When you plan to buy a home, the amount you need to put in the form of down payment decides how much money you will need in excess and this will the amount you will be borrowing from the bank or a private lender. This is where you need to request your lender to see how much money you pre-qualify for the loan and how much your lender is willing to pay depending on various factors such as your credit score, your salary, repaying capability, debts, other assets or income and many other factors. You will however need to request for a pre-approval before you proceed with the mortgage process. The amount of monthly mortgage you need to pay also depends on the term you opt for. Generally, 15 year and 30 year are most popular among the fixed loan terms for which the interest rates are fixed.
You can find mortgage calculators online based on the principal amount, interest rate, and the term. How many years you are willing to pay your mortgage decides the mortgage length of your loan.
As per the age old trends, this is the most traditional way of lending with a 30 year fixed interest rate. This is one of the most popular fixed mortgage loan that anyone would want to go for. This is most likely preferred by the first time buyers as well as frequent buyers and investors. The main reason behind this is that the 30 year loan easily fits in your financial situations and does not put you at stake. The monthly mortgage rates are lower and hence repay capability is higher. Besides it has a fixed interest rate for 30 year period and hence you will not need to pay very high principle and interest every year until 30 years. People who have relatively low income generally prefer this kind of fixed mortgage system for 30 years term.

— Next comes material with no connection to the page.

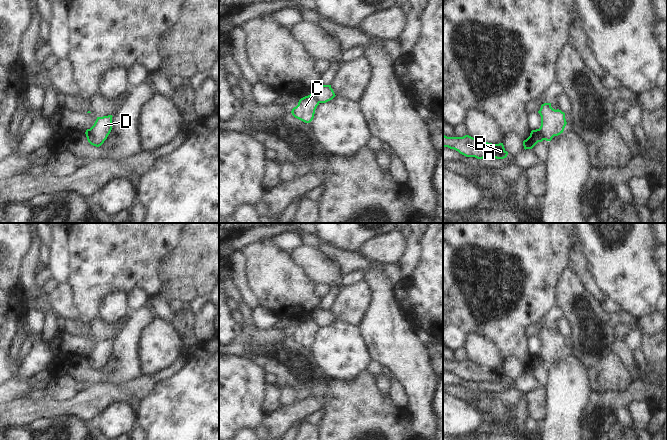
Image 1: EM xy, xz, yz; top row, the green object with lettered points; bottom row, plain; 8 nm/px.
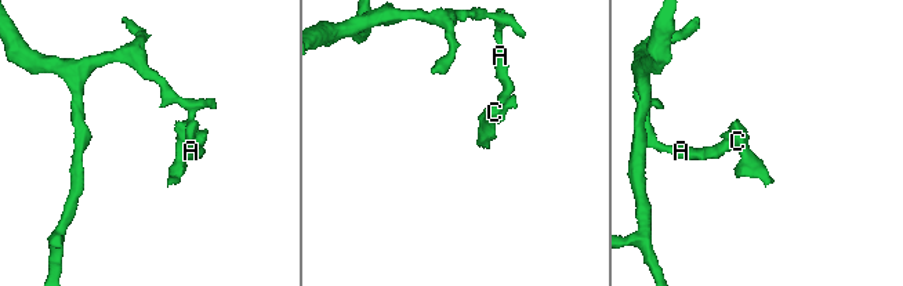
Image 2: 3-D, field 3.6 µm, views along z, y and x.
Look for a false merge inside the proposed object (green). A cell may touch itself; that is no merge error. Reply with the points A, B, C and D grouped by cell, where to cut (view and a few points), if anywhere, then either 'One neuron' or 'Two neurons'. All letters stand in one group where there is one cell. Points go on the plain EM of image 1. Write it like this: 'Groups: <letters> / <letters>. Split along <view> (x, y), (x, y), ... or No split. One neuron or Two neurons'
Groups: A B D / C. Split along yz (538, 353), (545, 363). Two neurons.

Things you should care about in a 30 year fixed mortgage:
This is a fixed term mortgage up to 15 years term at the end of which the buyers will own the home. However, compared to the 30 year mortgage, the monthly payments are a little higher, however, the loan will be repaid as early as 15 years as opposed to 30 year. Hence the owner has to just pay half of the total interest rate. If you are younger than 35 years, then you can just opt for a 15 year fixed mortgage as they are easily capable of paying the higher monthly mortgage. Hence you can afford more than one home easily within next 15 years. Hence buyers who have higher salaries tend to go for a 15 year mortgage so they can pay up as quickly as possible and secure their home before they retire.